- Excerpted records -
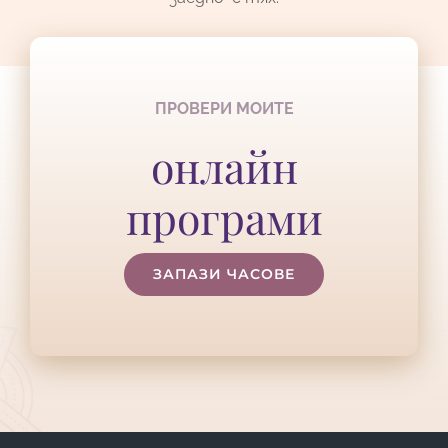
ПРОВЕРИ МОИТЕ
онлайн
програми
ЗАПАЗИ ЧАСОВЕ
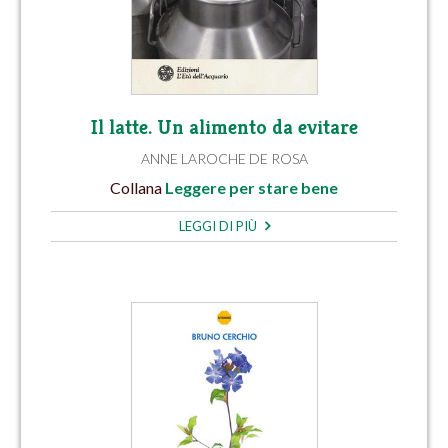
Il latte. Un alimento da evitare
ANNE LAROCHE DE ROSA
Collana
Leggere per stare bene
LEGGI DI PIÙ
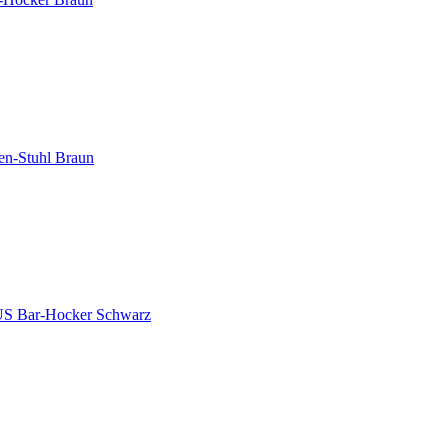
-Stuhl Braun
ar-Hocker Schwarz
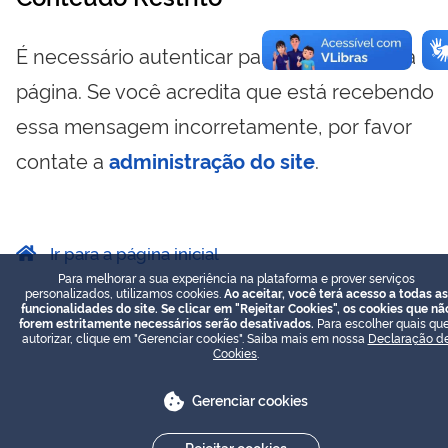
É necessário autenticar para visualizar essa
página. Se você acredita que está recebendo
essa mensagem incorretamente, por favor
contate a
administração do site
.
Ir para a página inicial
Para melhorar a sua experiência na plataforma e prover serviços
personalizados, utilizamos cookies.
Ao aceitar, você terá acesso a todas as
funcionalidades do site. Se clicar em "Rejeitar Cookies", os cookies que nã
forem estritamente necessários serão desativados.
Para escolher quais que
autorizar, clique em "Gerenciar cookies". Saiba mais em nossa
Declaração d
Cookies
.
Gerenciar cookies
Rejeitar cookies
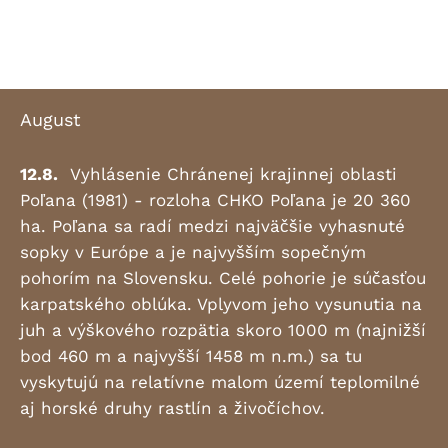
August
12.8.
Vyhlásenie Chránenej krajinnej oblasti
Poľana (1981) - rozloha CHKO Poľana je 20 360
ha. Poľana sa radí medzi najväčšie vyhasnuté
sopky v Európe a je najvyšším sopečným
pohorím na Slovensku. Celé pohorie je súčasťou
karpatského oblúka. Vplyvom jeho vysunutia na
juh a výškového rozpätia skoro 1000 m (najnižší
bod 460 m a najvyšší 1458 m n.m.) sa tu
vyskytujú na relatívne malom území teplomilné
aj horské druhy rastlín a živočíchov.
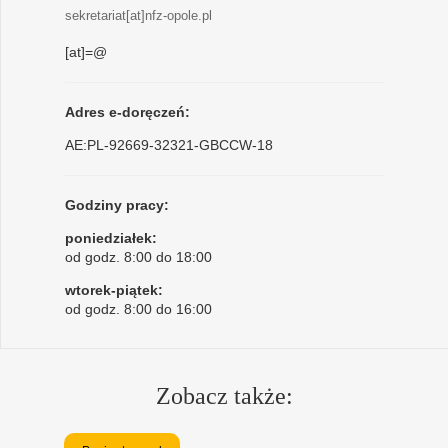
sekretariat[at]nfz-opole.pl
[at]=@
Adres e-doręczeń:
AE:PL-92669-32321-GBCCW-18
Godziny pracy:
poniedziałek:
od godz. 8:00 do 18:00
wtorek-piątek:
od godz. 8:00 do 16:00
Zobacz także:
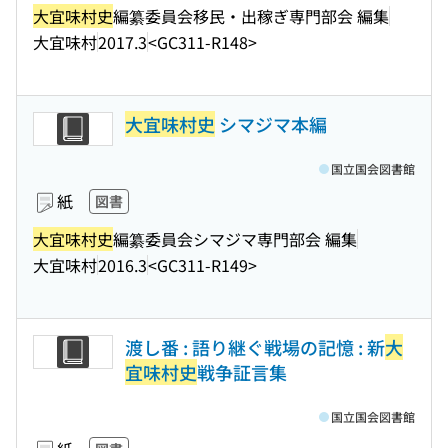
大宜味村史
編纂委員会移民・出稼ぎ専門部会 編集
大宜味村
2017.3
<GC311-R148>
大宜味村史
シマジマ本編
国立国会図書館
紙
図書
大宜味村史
編纂委員会シマジマ専門部会 編集
大宜味村
2016.3
<GC311-R149>
渡し番 : 語り継ぐ戦場の記憶 : 新
大
宜味村史
戦争証言集
国立国会図書館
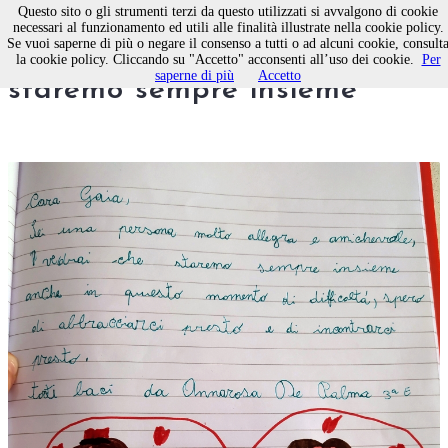
Questo sito o gli strumenti terzi da questo utilizzati si avvalgono di cookie
necessari al funzionamento ed utili alle finalità illustrate nella cookie policy.
Se vuoi saperne di più o negare il consenso a tutti o ad alcuni cookie, consult
Cara Gaia, vedrai che
la cookie policy. Cliccando su "Accetto" acconsenti all’uso dei cookie.
Per
saperne di più
Accetto
staremo sempre insieme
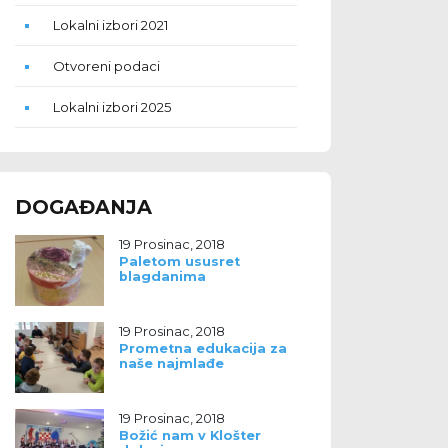
Lokalni izbori 2021
Otvoreni podaci
Lokalni izbori 2025
DOGAĐANJA
19 Prosinac, 2018
Paletom ususret
blagdanima
19 Prosinac, 2018
Prometna edukacija za
naše najmlađe
19 Prosinac, 2018
Božić nam v Klošter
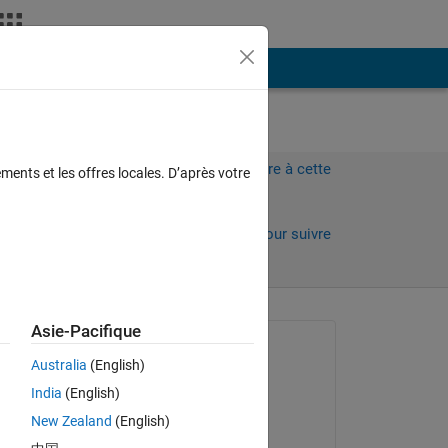
Plus
Connectez-vous pour répondre à cette
ments et les offres locales. D’après votre
question.
Partager
Connectez-vous pour suivre
l’activité
Asie-Pacifique
Question posée :
Australia
(English)
Francesca
India
(English)
le 4 Sep 2024
New Zealand
(English)
Réponse apportée :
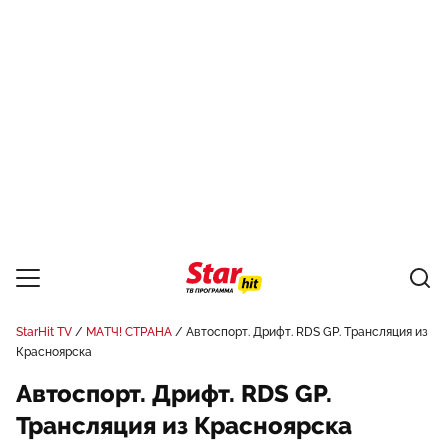
StarHit TV
МАТЧ! СТРАНА
Автоспорт. Дрифт. RDS GP. Трансляция из
Красноярска
Автоспорт. Дрифт. RDS GP.
Трансляция из Красноярска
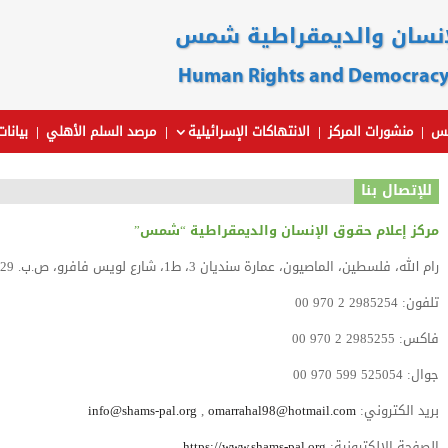
لإنسان والديمقراطية شمس
Human Rights and Democracy
مس
منشورات المركز
الانتهاكات الإسرائيلية
مرصد السلم الأهلي
بيانا
للإتصال بنا
مركز إعلام حقوق الإنسان والديمقراطية “شمس”
رام الله، فلسطين، الماصيون، عمارة سنديان 3، ط1، شارع لويس فافرو، ص.ب. 429
تلفون: 2985254 2 970 00
فاكس: 2985255 2 970 00
جوال: 525054 599 970 00
بريد الكتروني:
omarrahal98@hotmail.com
,
info@shams-pal.org
الصفحة الإلكترونية:
https://www.shams-pal.org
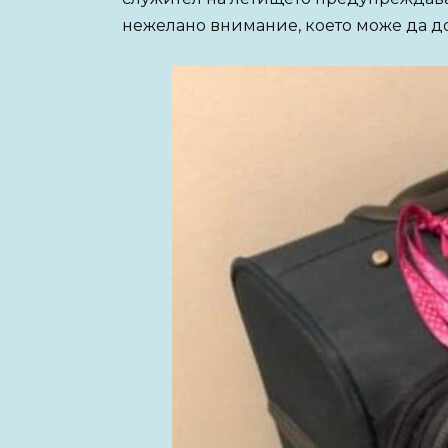
нежелано внимание, което може да до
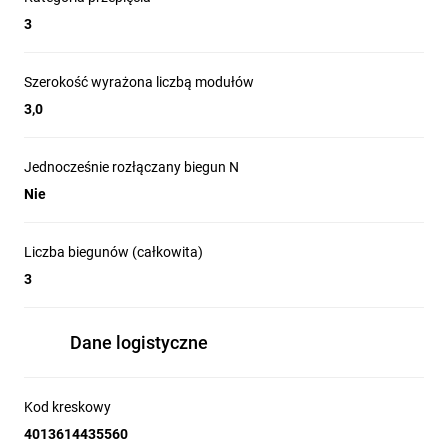
3
Szerokość wyrażona liczbą modułów
3,0
Jednocześnie rozłączany biegun N
Nie
Liczba biegunów (całkowita)
3
Dane logistyczne
Kod kreskowy
4013614435560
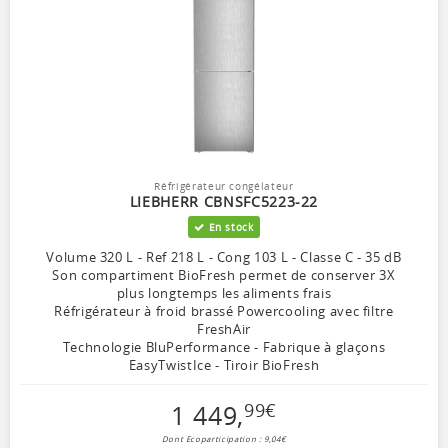
Réfrigérateur congélateur
LIEBHERR CBNSFC5223-22
En stock
Volume 320 L - Ref 218 L - Cong 103 L - Classe C - 35 dB
Son compartiment BioFresh permet de conserver 3X
plus longtemps les aliments frais
Réfrigérateur à froid brassé Powercooling avec filtre
FreshAir
Technologie BluPerformance - Fabrique à glaçons
EasyTwistIce - Tiroir BioFresh
1 449
,
99
€
Dont Ecoparticipation : 9,04€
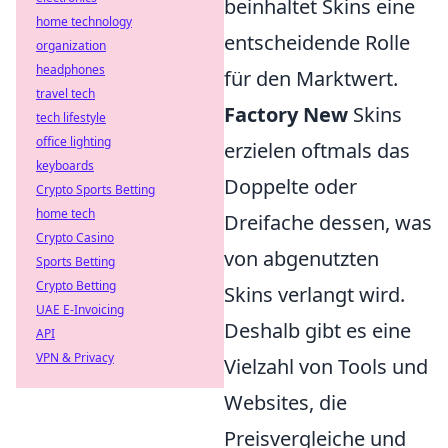
beinhaltet Skins eine
home technology
entscheidende Rolle
organization
headphones
für den Marktwert.
travel tech
Factory New
Skins
tech lifestyle
office lighting
erzielen oftmals das
keyboards
Doppelte oder
Crypto Sports Betting
home tech
Dreifache dessen, was
Crypto Casino
von abgenutzten
Sports Betting
Crypto Betting
Skins verlangt wird.
UAE E-Invoicing
Deshalb gibt es eine
API
VPN & Privacy
Vielzahl von Tools und
Websites, die
Preisvergleiche und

- Work request -
Looking at the records above, which lines contain "Réfrigérateur"? Copy those lines.

- Answer space -
Réfrigérateur congélateur
Réfrigérateur à froid brassé Powercooling avec filtre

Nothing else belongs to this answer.